Zhang Yonghe, chef de projet chinois du SVOM, a été impliqué dans la mission depuis le tout début. Parmi tous les projets de coopération internationale auxquels il a participé, le SVOM se distingue comme étant le plus profond et le plus complexe à plusieurs niveaux, notamment sa longue durée et la participation d'un nombre important de personnes des deux pays.
"Les équipes chinoise et française se sont tellement intégrées entre elles qu'elles sont devenues une seule famille. Au départ, nous utilisions le courriel pour communiquer, qui a ensuite été remplacé par la vidéoconférence, et maintenant nous utilisons principalement WeChat", a déclaré M. Zhang.
M. Cordier a ajouté : "nous utilisons WeChat, parce qu'en fait lorsqu'un sursaut gamma apparaît dans le ciel, il disparaîtrait très rapidement. Nous devons ainsi réagir très vite. Pour échanger des messages entre l'équipe française et l'équipe chinoise, le moyen le plus efficace est WeChat."
La coopération aérospatiale entre la Chine et la France a une longue histoire. Depuis la signature d'un accord de coopération entre les deux gouvernements en 1997, la Chine et la France ont collaboré dans divers domaines, dont les vols habités, l'exploration de l'espace profond et l'observation de la Terre.
Le premier satellite développé par les deux pays, le satellite océanographique Chine-France, a été lancé avec succès en octobre 2018. En avril 2023, lorsque de la visite en Chine du président français Emmanuel Macron, la Chine a remis à la France 1,5 gramme d'échantillons lunaires collectés dans le cadre de la mission Chang'e-5 à des fins scientifiques.
Et plus récemment, l'instrument français Detection of Outgassing RadoN (DORN) a été envoyée sur la face cachée de la Lune par la mission chinoise Chang'e-6.
Les 20 dernières années ont vu le développement rapide de la science spatiale en Chine, qui a maintenant atteint un niveau très élevé.

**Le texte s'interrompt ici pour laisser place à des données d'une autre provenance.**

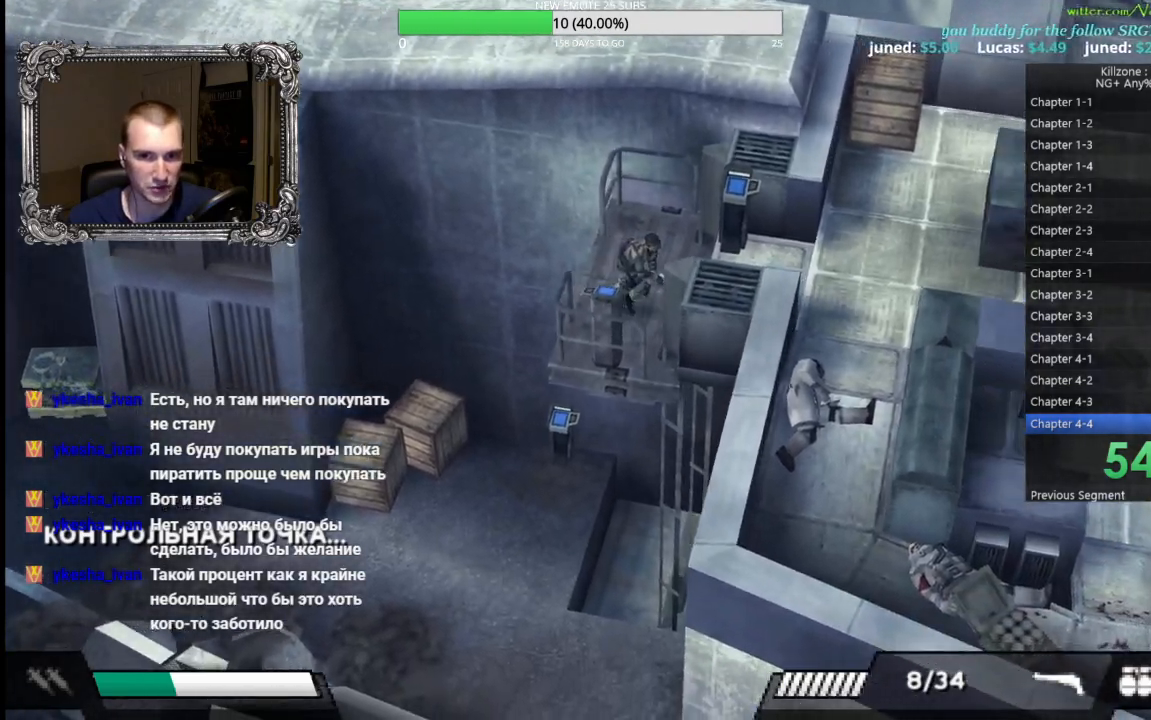
{"buttons": [], "left_stick": "center", "button_events": []}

Il est étonnant de constater ce développement, et de voir de nombreux jeunes ingénieurs chinois, a déclaré M. Cordier.
Il est important de collaborer avec la Chine, qui est maintenant un acteur majeur dans l'espace, et en particulier dans les sciences spatiales, a-t-il ajouté. "Si nous travaillons ensemble, nous pouvons faire mieux et plus lors des missions."

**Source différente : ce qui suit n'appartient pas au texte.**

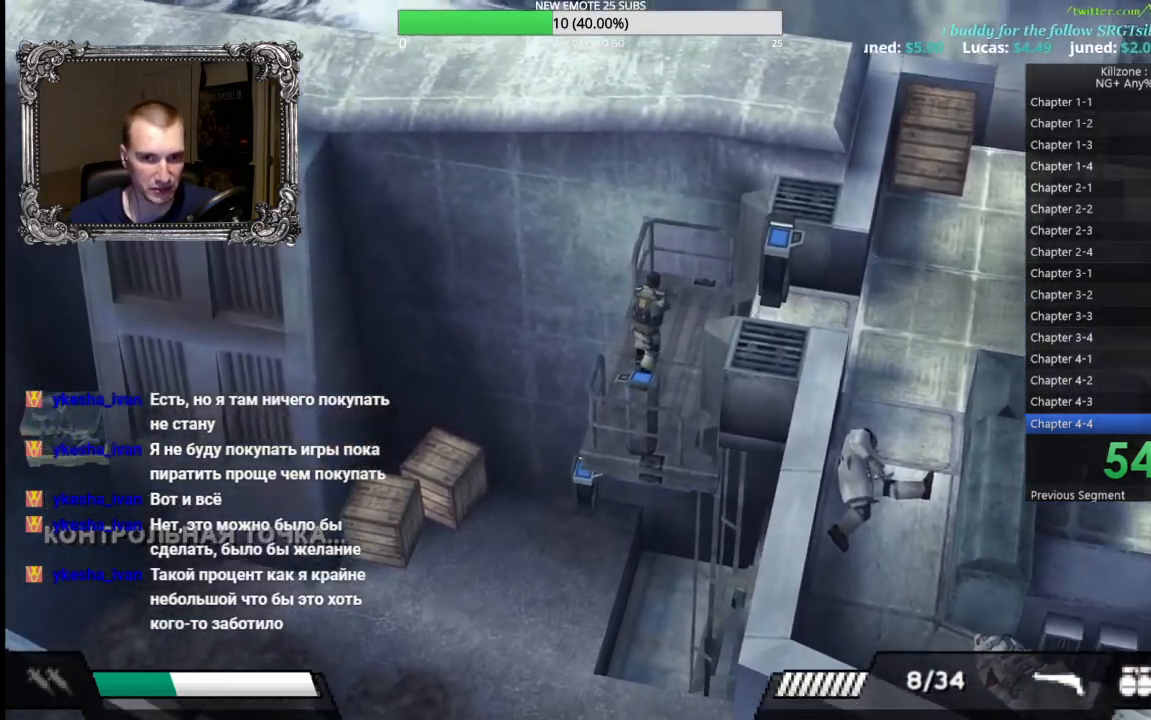
{"buttons": [], "left_stick": "center", "button_events": []}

Le SVOM est une contribution que les scientifiques et ingénieurs chinois et français ont apportée à la communauté astronomique internationale à travers des années de coopération, intégrant des ressources de haute technologie des deux pays, a estimé Liu Yunfeng, directeur adjoint du département de coopération internationale de l'Administration nationale de l'espace de Chine.
La France a des avantages dans la conception de systèmes aérospatiaux, ayant commencé plus tôt dans la recherche en science spatiale et a acquis une riche expérience à travers de nombreux projets scientifiques, a estimé M. Liu. La Chine, pour sa part, dispose d'une grande équipe de recherche en génie aérospatial et des investissements croissants, un nombre important d'améliorations technologiques et de possibilités de lancement, ainsi qu'une croissance rapide du nombre de jeunes scientifiques et ingénieurs, a expliqué M. Liu.
"Les technologies et les ressources aérospatiales chinoises et françaises se complètent. La coopération peut mettre en commun les technologies et les ressources de pointe, améliorant ainsi les niveaux de recherche et de développement des deux pays", a-t-il expliqué.
Cette année marque le 60e anniversaire de l'établissement des relations diplomatiques entre la Chine et la France. Le SVOM est une mission de coopération historique entre les gouvernements des deux pays, caractérisée par des technologies innovantes et des défis importants. Les deux parties ont maintenu la confiance et l'assistance mutuelles, et la portée de leur coopération est grande, profonde, étendue et de haute qualité, ce qui conduit à des résultats gagnant-gagnant et offre un modèle de coopération entre la Chine et d'autres pays, a ajouté M. Liu.